お子さんが、自分自身の特徴を把握しそれを他人に伝えられるようになることで、コミュニケーションのトラブルが減ります。そして、日々あったことを日記のように、今日楽しかったこと、できるようになったこともつづっていきましょう。ノートに書きながら、自分が少しずつ変わっていく、前に進んでいることも実感できます。
 

自分の内面を他者に伝える

機嫌が悪い時や落ち込んでいるときは、その原因となることも、話してもらえるようになります。誰かに話すことでお子さんも楽になります。そして自分の立場だけでなく、相手になった人の気持ちや状況を客観的に分析してお子さんにわかる言葉で説明することで、起きたできごとを、自分以外の視点で見る練習になります。

例えば、コミック会話※
www.manabinoba.com/index.cfm/8%2C19262%2C21%2C184%2Chtml
という手法があります。お子さんの思いや相手の気持ちを絵にすることで、他人の気持ちや、自分の気持ちが目に見えてわかりやすくなるものです。この手法を取り入れて、お子さんの気持ちと周囲の人の気持ちを絵にすることも有効でしょう。絵は上手でなくても構いません。お子さんとそのほかの人の区別がわかればよいのです。

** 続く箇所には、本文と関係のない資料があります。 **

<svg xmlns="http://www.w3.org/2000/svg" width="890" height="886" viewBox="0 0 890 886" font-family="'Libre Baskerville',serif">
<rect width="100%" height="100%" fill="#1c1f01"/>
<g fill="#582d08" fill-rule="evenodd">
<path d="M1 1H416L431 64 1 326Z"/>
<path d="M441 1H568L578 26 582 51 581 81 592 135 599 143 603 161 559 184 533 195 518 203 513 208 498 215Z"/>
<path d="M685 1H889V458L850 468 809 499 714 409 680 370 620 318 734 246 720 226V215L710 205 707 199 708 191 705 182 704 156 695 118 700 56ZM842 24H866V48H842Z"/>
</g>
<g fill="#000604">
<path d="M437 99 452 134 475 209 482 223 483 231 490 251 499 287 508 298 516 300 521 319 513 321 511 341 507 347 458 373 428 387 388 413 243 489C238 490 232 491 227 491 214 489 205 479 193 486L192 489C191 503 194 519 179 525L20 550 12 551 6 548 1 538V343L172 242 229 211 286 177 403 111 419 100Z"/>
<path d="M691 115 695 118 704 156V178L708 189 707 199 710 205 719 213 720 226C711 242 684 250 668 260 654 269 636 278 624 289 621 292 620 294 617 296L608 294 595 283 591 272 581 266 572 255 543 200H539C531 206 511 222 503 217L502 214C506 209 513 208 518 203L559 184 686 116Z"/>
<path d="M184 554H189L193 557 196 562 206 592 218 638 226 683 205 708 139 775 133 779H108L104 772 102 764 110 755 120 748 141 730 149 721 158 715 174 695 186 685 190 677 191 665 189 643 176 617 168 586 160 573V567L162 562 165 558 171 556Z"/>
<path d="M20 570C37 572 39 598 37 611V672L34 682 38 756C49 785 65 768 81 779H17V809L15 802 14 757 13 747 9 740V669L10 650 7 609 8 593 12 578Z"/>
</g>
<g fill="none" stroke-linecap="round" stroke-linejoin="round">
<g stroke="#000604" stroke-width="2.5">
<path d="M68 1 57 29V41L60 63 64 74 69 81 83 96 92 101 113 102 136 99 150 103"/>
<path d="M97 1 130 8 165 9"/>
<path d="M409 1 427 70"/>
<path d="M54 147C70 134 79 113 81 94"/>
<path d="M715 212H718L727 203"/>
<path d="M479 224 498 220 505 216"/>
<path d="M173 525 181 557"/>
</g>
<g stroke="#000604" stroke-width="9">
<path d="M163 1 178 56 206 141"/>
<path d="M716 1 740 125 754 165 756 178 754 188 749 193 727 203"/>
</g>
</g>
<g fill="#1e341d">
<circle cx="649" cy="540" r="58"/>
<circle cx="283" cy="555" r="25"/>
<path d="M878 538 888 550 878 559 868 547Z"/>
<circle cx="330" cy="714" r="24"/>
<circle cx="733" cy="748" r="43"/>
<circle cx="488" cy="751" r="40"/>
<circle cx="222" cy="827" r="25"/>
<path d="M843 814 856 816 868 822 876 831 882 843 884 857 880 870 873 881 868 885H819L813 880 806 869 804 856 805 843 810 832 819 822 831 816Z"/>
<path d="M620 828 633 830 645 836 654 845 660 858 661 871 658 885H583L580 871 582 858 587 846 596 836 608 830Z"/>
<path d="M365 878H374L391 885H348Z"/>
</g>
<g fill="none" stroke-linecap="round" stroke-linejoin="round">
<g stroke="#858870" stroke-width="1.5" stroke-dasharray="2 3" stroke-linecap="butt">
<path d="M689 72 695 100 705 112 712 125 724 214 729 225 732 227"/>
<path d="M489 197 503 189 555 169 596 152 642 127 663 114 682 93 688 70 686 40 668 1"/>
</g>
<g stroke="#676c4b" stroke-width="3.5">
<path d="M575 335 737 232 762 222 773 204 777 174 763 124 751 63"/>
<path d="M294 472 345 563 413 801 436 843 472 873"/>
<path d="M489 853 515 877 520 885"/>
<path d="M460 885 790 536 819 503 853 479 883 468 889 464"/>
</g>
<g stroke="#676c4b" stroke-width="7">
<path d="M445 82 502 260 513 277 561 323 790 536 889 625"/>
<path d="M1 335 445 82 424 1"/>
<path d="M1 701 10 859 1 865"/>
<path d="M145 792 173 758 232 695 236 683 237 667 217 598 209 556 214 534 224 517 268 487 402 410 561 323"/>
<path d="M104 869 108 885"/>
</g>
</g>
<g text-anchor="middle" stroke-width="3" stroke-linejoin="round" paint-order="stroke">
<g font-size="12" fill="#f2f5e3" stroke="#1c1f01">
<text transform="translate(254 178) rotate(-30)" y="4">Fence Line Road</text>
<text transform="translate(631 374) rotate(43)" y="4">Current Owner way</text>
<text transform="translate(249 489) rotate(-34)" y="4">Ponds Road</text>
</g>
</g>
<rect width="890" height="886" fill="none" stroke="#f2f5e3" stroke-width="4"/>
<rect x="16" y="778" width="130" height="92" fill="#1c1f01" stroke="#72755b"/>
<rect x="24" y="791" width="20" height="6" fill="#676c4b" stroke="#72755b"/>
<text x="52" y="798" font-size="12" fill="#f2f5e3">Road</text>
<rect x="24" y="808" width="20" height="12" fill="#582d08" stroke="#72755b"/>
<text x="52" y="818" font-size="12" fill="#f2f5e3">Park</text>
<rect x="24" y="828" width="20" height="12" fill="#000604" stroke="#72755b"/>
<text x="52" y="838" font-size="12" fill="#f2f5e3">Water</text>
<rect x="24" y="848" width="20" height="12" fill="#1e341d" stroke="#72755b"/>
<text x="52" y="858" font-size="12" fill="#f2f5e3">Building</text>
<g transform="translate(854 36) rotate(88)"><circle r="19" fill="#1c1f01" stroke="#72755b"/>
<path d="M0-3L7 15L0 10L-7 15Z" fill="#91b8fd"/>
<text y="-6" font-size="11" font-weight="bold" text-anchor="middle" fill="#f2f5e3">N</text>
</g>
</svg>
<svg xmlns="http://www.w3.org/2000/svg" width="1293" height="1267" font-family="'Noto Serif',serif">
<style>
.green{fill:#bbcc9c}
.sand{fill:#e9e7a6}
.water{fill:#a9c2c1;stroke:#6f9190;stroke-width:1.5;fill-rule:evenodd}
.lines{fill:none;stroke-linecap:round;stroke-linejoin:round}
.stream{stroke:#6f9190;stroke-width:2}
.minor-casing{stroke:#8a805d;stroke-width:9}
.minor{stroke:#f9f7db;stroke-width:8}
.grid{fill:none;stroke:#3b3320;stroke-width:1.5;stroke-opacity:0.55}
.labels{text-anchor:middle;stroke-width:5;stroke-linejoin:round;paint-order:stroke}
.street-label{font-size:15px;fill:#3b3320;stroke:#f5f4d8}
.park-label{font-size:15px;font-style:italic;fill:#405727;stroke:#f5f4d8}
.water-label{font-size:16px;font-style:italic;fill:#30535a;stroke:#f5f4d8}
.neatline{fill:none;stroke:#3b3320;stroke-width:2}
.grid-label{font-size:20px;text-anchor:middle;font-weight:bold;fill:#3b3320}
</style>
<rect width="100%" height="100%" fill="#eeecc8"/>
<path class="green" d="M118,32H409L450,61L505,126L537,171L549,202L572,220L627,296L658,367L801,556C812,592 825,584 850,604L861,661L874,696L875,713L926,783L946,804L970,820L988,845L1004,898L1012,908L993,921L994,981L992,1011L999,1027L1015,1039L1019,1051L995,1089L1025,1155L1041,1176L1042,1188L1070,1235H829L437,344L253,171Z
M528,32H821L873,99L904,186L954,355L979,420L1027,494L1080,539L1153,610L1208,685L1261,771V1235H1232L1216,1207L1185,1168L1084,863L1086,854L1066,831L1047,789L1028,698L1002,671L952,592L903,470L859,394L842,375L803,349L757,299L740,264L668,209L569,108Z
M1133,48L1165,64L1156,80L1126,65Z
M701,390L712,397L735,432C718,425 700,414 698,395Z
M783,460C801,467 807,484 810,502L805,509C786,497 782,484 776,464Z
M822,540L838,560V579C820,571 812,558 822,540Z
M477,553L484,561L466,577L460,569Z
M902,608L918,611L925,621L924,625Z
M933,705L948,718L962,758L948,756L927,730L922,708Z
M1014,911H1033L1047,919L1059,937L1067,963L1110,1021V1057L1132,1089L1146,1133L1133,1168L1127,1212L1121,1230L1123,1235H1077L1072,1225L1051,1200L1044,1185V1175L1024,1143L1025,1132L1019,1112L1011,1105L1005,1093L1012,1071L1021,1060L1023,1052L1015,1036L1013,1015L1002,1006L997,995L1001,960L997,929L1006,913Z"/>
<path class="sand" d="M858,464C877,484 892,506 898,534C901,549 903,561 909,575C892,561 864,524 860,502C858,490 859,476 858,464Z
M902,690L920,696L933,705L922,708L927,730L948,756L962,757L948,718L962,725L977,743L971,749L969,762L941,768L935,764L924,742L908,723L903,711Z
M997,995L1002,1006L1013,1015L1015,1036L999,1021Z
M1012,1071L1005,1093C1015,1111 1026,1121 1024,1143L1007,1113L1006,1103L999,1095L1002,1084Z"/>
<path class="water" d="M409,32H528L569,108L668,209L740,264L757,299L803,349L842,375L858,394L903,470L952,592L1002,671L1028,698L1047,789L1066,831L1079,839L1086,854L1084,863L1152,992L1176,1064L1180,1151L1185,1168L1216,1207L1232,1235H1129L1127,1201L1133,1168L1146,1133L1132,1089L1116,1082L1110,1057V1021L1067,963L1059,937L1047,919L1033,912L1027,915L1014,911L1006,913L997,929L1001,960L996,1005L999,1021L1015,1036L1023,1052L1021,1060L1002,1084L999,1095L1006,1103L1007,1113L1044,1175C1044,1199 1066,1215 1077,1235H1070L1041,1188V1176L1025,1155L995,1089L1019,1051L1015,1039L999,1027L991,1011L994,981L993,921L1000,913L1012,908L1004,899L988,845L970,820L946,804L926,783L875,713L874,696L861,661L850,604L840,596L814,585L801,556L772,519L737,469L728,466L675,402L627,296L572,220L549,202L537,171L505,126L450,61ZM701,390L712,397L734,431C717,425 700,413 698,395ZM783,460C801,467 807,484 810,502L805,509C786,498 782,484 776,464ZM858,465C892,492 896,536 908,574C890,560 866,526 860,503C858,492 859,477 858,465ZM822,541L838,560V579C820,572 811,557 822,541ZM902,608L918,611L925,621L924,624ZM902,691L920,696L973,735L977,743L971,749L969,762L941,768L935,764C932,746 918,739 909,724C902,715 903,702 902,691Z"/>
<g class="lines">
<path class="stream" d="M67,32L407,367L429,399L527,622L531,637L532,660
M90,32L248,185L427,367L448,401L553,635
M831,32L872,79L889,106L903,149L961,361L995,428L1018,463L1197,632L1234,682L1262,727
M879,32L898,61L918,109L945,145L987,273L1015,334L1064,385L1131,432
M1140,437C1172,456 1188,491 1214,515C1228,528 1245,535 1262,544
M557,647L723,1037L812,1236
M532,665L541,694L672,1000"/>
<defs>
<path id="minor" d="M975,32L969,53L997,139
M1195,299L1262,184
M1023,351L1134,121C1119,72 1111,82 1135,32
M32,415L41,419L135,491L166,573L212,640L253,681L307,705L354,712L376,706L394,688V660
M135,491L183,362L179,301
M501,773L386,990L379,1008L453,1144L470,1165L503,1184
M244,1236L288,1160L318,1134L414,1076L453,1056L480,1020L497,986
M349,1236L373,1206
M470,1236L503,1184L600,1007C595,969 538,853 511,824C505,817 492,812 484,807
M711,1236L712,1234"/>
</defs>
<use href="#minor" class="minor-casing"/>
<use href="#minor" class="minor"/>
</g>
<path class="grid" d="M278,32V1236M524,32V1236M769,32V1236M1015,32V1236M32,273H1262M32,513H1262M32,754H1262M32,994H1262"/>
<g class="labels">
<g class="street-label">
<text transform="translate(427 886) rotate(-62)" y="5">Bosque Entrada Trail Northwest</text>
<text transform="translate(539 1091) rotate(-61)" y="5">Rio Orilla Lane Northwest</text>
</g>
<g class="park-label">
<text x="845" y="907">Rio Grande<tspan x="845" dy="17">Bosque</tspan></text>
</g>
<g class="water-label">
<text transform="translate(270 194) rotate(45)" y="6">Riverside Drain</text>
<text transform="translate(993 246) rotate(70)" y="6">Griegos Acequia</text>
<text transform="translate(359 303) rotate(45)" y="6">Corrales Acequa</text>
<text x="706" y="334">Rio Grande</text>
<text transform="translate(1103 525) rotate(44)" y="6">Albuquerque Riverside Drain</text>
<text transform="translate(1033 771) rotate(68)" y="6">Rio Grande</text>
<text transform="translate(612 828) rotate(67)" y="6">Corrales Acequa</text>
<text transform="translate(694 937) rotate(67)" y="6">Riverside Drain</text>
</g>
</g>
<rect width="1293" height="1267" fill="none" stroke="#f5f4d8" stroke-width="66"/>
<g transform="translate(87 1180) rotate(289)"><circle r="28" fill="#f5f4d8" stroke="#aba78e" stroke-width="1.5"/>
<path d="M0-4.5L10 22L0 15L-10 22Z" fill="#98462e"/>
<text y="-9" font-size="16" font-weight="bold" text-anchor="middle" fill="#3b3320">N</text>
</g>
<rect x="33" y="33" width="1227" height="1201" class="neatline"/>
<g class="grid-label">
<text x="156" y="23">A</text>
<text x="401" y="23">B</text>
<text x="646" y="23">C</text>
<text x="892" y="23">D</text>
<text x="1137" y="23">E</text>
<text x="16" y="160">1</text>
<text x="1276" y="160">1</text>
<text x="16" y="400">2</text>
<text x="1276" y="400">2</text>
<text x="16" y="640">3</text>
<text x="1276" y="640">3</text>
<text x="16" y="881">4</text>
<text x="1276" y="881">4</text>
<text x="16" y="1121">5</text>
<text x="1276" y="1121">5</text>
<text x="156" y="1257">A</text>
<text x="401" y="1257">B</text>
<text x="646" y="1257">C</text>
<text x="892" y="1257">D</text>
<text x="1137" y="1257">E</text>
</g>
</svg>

お子さんの頭の中に浮かんでいるものや思いをお子さんが自分で言葉にしたり、文字に記したりできるようになれば、しめたものです。発達障害のお子さんは、なかなか自分で感情や想いを言葉にすることが苦手です。伝わったという経験が、伝えようとする意欲につながります。言葉で伝えることができるようになれば、トラブルも減っていきます。

また、気持ちが伝わった経験の積み重ねにより、人に心を開き、他人を信頼できるようになります。まずは、親子でノートを使って気持ちを言葉にしながら、お子さんの自己理解をすすめましょう。